Malheureusement prévient l’avocat, le cycle meurtrier risque de se poursuivre. « Si Barga est banalisé, si l’Etat refuse d’y assumer ses responsabilités, s’il refuse d’interpeller les coupables de Barga, nous ne pouvons présager de ce que sera fait demain. Il y aura peut-être Barga 1, Barga 2, Barga3 », note-il.

Fait majeur de cette rencontre avec les journalistes, le chef Koglwéogo de la région de l’Est, Moussa Thiombiano dit Django était au présidium de la conférence de presse. L’homme s’est désolidarisé de ces massacres et a déclaré vivre mal cette situation.
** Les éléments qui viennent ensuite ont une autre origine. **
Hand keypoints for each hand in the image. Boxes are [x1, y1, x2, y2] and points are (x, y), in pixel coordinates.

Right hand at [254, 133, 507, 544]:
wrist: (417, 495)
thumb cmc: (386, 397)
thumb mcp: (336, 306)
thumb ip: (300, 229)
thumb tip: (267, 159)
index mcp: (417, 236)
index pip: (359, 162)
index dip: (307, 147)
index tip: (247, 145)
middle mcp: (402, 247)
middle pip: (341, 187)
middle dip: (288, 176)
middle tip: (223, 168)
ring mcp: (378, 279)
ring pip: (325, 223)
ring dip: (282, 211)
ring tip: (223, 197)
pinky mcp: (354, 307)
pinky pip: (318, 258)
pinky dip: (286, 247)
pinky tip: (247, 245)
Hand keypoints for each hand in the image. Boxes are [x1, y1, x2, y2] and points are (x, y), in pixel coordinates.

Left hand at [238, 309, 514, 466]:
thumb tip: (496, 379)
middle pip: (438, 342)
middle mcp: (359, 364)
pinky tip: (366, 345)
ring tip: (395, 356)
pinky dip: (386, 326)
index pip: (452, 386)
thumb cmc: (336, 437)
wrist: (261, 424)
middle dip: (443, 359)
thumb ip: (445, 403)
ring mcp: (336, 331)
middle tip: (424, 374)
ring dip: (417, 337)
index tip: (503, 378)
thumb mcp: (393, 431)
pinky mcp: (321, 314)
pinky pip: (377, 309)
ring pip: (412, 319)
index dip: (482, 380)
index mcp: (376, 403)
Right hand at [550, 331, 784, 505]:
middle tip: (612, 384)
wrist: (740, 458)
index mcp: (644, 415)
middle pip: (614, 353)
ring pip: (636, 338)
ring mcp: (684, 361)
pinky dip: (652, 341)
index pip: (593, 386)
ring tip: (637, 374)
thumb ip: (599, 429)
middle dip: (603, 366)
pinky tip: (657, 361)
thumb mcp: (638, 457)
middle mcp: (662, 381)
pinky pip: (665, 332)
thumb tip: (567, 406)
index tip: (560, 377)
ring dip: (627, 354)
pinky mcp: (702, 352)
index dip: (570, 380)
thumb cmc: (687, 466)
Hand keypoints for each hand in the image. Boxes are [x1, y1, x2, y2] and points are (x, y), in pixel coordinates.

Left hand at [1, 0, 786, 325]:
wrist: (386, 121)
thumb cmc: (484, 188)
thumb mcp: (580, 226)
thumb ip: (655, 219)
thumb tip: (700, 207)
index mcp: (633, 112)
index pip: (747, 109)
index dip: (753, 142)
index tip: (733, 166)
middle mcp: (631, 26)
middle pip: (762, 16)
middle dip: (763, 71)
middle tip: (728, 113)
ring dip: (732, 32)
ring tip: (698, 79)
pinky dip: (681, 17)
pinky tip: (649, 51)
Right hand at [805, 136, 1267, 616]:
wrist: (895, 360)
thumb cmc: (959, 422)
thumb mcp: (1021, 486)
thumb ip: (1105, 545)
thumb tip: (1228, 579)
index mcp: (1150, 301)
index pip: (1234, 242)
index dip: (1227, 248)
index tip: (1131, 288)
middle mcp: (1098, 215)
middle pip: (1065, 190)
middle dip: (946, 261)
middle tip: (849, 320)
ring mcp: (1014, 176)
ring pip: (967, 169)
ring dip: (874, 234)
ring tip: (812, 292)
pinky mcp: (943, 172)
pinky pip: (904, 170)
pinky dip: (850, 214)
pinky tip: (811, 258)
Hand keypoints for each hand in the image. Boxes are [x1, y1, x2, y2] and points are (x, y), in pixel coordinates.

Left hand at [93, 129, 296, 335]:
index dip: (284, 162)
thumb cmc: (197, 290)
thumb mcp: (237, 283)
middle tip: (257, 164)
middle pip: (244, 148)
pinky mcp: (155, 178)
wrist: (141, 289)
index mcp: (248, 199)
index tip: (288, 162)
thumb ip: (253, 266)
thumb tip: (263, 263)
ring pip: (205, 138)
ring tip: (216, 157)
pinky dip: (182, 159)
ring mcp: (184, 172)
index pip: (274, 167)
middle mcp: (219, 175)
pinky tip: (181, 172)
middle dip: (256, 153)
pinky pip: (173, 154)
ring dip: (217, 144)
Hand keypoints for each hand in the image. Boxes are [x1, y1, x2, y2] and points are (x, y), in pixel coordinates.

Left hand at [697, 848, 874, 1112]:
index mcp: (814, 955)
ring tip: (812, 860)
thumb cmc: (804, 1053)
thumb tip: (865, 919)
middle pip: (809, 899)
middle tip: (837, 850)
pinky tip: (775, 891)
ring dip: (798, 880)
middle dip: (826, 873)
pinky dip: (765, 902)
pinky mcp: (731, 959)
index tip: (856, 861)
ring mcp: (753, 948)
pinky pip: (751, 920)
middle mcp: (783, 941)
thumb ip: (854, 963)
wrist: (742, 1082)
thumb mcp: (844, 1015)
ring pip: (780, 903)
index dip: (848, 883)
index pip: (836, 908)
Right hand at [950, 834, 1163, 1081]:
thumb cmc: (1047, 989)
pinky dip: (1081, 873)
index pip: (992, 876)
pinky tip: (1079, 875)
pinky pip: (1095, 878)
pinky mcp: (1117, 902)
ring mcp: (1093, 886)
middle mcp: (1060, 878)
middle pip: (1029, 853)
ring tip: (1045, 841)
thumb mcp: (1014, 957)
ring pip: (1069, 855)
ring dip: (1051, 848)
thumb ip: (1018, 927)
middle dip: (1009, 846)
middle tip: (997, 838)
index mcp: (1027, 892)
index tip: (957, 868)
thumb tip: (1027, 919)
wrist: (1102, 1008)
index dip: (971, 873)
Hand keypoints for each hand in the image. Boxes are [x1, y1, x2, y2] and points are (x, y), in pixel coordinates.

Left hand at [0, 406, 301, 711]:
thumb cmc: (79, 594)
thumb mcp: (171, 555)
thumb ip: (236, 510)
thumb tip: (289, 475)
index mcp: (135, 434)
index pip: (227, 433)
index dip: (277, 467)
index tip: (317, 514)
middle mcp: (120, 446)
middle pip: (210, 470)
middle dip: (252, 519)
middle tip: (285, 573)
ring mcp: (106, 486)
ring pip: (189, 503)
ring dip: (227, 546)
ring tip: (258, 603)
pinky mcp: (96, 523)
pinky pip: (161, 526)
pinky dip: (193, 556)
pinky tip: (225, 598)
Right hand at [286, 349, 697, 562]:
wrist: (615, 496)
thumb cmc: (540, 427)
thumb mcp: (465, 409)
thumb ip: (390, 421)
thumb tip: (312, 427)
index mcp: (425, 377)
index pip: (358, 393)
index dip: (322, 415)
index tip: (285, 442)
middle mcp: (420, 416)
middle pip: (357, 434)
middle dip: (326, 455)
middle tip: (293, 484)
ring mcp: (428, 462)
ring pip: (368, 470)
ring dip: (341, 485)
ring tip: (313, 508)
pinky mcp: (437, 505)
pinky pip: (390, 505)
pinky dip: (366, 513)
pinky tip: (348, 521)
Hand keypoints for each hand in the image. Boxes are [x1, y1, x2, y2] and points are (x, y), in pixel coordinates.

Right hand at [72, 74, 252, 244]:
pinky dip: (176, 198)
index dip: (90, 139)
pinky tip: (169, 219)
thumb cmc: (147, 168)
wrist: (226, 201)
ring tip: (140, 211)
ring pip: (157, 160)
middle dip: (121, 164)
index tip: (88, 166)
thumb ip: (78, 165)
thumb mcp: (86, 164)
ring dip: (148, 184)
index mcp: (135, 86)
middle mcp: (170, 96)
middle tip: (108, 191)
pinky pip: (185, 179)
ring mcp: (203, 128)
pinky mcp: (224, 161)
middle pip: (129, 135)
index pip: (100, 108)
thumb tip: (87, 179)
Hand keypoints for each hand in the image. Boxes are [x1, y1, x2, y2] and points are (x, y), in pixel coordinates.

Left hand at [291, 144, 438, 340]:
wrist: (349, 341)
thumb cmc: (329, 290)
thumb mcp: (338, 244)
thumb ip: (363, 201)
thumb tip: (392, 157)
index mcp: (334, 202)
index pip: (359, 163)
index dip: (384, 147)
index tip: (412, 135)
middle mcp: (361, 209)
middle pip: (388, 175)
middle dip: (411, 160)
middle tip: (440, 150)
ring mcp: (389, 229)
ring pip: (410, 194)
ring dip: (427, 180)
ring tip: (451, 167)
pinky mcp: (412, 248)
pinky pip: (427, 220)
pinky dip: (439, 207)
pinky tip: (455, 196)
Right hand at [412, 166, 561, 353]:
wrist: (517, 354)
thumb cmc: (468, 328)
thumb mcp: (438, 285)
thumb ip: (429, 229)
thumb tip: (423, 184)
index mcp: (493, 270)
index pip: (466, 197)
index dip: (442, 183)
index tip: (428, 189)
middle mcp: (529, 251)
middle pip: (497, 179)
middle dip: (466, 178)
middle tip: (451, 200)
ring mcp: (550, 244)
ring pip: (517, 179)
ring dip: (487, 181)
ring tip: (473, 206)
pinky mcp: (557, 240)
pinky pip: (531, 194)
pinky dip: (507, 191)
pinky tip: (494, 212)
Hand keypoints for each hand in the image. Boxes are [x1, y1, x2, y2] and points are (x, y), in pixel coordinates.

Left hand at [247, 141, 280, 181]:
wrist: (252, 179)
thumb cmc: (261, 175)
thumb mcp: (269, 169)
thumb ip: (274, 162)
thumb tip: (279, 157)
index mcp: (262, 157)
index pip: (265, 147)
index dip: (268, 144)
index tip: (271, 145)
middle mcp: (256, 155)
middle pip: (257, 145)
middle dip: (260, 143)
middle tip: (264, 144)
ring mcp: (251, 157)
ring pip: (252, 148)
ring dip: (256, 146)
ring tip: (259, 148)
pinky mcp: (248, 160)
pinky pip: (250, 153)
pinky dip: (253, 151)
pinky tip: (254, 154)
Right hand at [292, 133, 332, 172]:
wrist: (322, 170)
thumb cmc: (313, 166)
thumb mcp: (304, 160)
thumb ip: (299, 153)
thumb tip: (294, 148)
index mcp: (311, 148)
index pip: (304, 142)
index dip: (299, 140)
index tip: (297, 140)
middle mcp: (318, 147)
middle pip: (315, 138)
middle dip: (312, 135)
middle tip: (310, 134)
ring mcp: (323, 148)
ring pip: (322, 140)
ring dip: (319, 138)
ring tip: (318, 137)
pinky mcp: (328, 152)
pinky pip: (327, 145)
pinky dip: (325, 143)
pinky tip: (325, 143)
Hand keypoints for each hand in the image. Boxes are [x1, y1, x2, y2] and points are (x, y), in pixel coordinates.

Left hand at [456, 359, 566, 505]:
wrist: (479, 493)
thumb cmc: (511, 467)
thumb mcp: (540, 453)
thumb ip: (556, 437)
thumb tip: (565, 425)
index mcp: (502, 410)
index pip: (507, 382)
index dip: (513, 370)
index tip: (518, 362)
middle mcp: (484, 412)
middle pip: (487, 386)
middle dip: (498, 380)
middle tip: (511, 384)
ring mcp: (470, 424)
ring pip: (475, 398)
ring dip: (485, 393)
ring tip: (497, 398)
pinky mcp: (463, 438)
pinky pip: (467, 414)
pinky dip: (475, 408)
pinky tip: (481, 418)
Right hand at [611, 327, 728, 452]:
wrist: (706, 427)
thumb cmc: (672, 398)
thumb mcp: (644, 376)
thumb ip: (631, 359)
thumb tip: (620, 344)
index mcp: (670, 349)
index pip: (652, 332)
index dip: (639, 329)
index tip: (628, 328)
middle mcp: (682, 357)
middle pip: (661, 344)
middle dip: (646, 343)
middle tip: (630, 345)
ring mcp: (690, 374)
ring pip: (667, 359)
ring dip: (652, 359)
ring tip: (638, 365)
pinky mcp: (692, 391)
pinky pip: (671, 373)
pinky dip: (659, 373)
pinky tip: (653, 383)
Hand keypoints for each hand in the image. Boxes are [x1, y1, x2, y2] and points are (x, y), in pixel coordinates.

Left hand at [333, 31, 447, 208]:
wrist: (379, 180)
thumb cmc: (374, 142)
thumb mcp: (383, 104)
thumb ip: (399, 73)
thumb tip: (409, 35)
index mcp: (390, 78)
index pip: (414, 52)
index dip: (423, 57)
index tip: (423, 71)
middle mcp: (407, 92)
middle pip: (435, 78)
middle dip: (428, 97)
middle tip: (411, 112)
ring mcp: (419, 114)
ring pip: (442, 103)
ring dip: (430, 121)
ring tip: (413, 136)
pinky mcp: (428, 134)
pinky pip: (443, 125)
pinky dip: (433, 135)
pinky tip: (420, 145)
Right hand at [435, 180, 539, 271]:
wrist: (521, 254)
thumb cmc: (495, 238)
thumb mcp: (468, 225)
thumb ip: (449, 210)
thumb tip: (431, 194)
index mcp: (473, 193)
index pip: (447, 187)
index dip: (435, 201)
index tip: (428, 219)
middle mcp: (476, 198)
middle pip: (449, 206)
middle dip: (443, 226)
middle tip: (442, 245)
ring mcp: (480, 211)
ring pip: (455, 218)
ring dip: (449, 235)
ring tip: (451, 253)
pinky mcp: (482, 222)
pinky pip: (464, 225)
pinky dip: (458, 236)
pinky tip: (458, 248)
Selon lui, c’est le manque d’encadrement de l’Etat qui occasionne ces dérives. « Je suis de la région de l’Est, comment des Koglwéogo d’ailleurs peuvent se permettent de venir dans ma zone faire des choses sans me prévenir, ce n’est pas juste », a fustigé Django pour qui l’Etat a failli de ne pas tapé du poing sur la table.

Dans un Etat de droit, seul l’Etat a le monopole de la violence a rappelé le secrétaire général du CISC, Dr Daouda Diallo. Pourtant, soupire-t-il, actuellement au Burkina Faso, l’Etat sous-traite les questions de justice, de sécurité et de défense, d’où ces massacres restés jusque-là impunis.